Criatividade é uma competência humana
Quando percorro o caminho de minha casa até a universidade, dentro do T7 ou do 429, passo por locais que fizeram parte de minha infância. Hoje, voltando para casa, desci do ônibus uma parada antes e congelei esse sentimento de nostalgia na foto que ilustra o post deste texto no instagram.
Parado ali, lembrei da Vó Cida morando no prédio em cima do Trianon. Foi nesse lugar, convivendo com alunos da UFRGS quando eu tinha uns 10 anos, que aprendi sobre a banda Pink Floyd. Foi também ali que ouvi pela primeira vez a Ipanema. Ali que celebrei o tricampeonato brasileiro do Inter.
No outro lado da rua, morava minha tia Li. Nessa época íamos a pé até o Zaffari Ipiranga, onde era possível comprar discos de vinil. No prédio da esquina, que foi o “Dosul”, com seu carimbador maluco, e recentemente um mercado Nacional, fazíamos compras e íamos no restaurante do segundo andar.

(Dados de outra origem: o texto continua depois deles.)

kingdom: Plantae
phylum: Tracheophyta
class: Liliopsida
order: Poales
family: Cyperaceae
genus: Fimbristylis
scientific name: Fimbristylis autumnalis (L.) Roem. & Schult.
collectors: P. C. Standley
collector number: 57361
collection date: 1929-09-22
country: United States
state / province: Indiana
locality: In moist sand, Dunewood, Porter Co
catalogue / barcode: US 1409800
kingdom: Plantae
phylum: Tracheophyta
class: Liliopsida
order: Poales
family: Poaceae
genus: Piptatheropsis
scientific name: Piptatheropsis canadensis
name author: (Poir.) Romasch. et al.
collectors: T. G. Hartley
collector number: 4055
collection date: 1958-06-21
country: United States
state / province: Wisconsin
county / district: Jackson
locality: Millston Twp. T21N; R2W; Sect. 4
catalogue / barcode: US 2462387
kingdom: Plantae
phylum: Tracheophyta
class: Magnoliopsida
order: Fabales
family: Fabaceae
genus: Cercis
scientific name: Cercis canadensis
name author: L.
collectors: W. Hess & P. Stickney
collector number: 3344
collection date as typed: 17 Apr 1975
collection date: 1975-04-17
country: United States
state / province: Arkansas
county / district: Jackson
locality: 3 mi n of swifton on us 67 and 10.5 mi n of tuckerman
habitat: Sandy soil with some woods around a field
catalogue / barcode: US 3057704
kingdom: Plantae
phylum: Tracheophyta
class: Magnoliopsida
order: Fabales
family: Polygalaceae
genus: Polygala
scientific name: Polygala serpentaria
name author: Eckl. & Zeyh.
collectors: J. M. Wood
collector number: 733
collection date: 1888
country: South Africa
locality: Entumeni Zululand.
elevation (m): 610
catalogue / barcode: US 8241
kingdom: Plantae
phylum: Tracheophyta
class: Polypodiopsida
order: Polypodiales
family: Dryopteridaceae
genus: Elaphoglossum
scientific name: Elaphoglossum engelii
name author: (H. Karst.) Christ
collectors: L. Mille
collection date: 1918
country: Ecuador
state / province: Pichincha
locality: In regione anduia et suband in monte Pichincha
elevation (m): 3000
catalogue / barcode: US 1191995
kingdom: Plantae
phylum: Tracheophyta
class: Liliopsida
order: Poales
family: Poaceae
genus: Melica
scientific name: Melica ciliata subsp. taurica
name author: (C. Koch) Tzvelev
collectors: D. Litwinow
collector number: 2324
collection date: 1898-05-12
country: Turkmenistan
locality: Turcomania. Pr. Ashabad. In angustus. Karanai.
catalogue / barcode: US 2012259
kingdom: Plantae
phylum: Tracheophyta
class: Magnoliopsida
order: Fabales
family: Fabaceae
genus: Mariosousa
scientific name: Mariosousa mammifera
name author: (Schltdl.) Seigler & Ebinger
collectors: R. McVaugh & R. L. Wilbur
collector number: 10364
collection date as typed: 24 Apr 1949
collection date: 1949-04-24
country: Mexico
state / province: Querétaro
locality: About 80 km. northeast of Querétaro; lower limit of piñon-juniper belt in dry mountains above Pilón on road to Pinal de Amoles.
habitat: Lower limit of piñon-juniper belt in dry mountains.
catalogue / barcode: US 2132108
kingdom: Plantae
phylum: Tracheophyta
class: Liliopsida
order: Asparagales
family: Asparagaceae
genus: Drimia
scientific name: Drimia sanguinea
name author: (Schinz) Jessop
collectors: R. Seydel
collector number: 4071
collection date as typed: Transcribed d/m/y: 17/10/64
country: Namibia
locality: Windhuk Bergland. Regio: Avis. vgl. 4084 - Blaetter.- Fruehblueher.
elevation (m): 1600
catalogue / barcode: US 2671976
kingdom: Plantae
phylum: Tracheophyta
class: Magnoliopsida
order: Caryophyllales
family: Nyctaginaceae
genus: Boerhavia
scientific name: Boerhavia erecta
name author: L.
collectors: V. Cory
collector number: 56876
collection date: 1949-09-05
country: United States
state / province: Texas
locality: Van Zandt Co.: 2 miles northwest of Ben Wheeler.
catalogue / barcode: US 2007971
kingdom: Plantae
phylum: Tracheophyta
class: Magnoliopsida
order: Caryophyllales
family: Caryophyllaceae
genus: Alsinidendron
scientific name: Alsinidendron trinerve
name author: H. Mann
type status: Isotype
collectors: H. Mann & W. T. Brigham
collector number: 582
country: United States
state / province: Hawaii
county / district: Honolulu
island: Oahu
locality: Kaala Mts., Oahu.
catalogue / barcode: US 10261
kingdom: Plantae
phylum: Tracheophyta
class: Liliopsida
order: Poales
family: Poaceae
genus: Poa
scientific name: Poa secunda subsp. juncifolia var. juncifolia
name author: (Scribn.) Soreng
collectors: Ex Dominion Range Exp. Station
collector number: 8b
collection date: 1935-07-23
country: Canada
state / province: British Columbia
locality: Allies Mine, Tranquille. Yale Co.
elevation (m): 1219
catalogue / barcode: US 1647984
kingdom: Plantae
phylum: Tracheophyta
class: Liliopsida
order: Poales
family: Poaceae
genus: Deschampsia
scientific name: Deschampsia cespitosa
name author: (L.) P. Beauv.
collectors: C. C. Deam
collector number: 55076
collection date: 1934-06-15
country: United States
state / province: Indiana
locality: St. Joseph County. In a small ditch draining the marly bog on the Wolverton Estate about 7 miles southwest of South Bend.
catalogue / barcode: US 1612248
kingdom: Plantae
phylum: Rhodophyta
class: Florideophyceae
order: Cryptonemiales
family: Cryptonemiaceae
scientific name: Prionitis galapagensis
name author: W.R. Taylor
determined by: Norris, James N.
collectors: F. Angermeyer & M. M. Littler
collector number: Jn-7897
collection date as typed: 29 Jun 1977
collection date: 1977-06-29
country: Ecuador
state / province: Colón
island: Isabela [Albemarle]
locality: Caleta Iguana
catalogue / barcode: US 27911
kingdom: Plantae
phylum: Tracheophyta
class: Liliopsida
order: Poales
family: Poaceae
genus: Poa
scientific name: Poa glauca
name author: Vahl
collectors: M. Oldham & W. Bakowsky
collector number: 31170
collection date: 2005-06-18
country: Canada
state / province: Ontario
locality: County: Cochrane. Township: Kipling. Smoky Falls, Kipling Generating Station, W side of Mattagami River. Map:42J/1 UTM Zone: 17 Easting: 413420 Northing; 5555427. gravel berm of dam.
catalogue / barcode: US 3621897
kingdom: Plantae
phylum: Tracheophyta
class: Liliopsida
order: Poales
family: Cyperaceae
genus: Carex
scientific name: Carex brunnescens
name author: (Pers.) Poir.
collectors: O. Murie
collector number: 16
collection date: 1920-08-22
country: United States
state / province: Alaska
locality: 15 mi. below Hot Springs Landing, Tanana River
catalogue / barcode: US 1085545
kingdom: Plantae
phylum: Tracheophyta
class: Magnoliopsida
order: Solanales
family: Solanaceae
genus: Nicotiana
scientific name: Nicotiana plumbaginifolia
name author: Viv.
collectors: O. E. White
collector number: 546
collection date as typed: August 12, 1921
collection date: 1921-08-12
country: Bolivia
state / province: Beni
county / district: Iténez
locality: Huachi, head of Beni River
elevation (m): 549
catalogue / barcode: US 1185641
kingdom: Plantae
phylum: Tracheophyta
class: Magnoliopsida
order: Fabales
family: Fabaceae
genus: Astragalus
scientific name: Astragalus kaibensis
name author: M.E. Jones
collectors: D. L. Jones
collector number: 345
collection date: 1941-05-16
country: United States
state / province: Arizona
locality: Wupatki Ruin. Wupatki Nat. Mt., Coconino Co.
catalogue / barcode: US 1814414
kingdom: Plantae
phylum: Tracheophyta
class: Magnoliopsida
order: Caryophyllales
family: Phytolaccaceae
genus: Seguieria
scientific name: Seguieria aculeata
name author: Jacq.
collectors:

Um pouco mais para a frente era a tabacaria que tinha os melhores jogadores de futebol de botão e as revistinhas que eu amava ler.
Estou traçando este cenário para pensarmos em como o avançar do tempo, a evolução da tecnologia e o afastamento do analógico, nos levou para um lugar um pouco mais padronizado, exato, etéreo e igual para todos.
As sensações que tínhamos, cada um em seu bairro, no espaço público que compartilhávamos, eram diferentes e reverberavam em tudo que fazíamos: das brincadeiras a lição de casa, do concreto a nossa imaginação.
Hoje, se imagina pouco.
Buscamos conforto em espaços que nos levam para além do lugar que vivemos: o jogo do celular, a interação via rede social, o não lugar.
Os dois pés que se sujavam nos espaços públicos hoje estão dentro presos em estruturas físicas. Caixas que se sobrepõe a outras caixas e que nos afastam do lugar real.
Vivemos em espaços que não existem na realidade e nos quais somos, apenas, mais um. Buscamos viver em lugares que nos apagam na busca por nos colocar em padrões estabelecidos. Padrões de consumo, de uso, de possibilidades. Avenidas virtuais que levam para o mesmo lugar.
Mas a rua não é assim.
No mundo real, somos únicos.
As calçadas revelam a possibilidade do encontro, a possibilidade de ver algo único, de se maravilhar com a beleza natural que está presente em cada centímetro da cidade.
Mas quem olha? Apenas passamos.
Uma pergunta que nos ajuda a entender esse contexto, é a que deixo aqui para vocês: Quanto caminhamos essa semana? Por favor, para responder essa pergunta, exclua o tempo que você “saiu para caminhar”.
Como podemos ser criativos se vivemos nos mesmos lugares virtuais que todos os outros?
A criatividade é uma competência humana e não é através das máquinas que vamos desenvolvê-la.
Precisamos retomar o real, revelar nossa imperfeição, mas também nossa capacidade de nos maravilharmos com o que vemos, com o que sentimos. Cada dia é diferente, cada esquina se transforma a partir do fluxo que recebe. é nesses espaços, nesses lugares de construção coletiva, de pertencimento, que podemos nos provocar a pensar diferente, refletir, e criar. Acho bem difícil termos novas ideias na repetição de zeros e uns que povoa nosso dia.
Mas quando saímos desse lugar, nem o céu nos limita.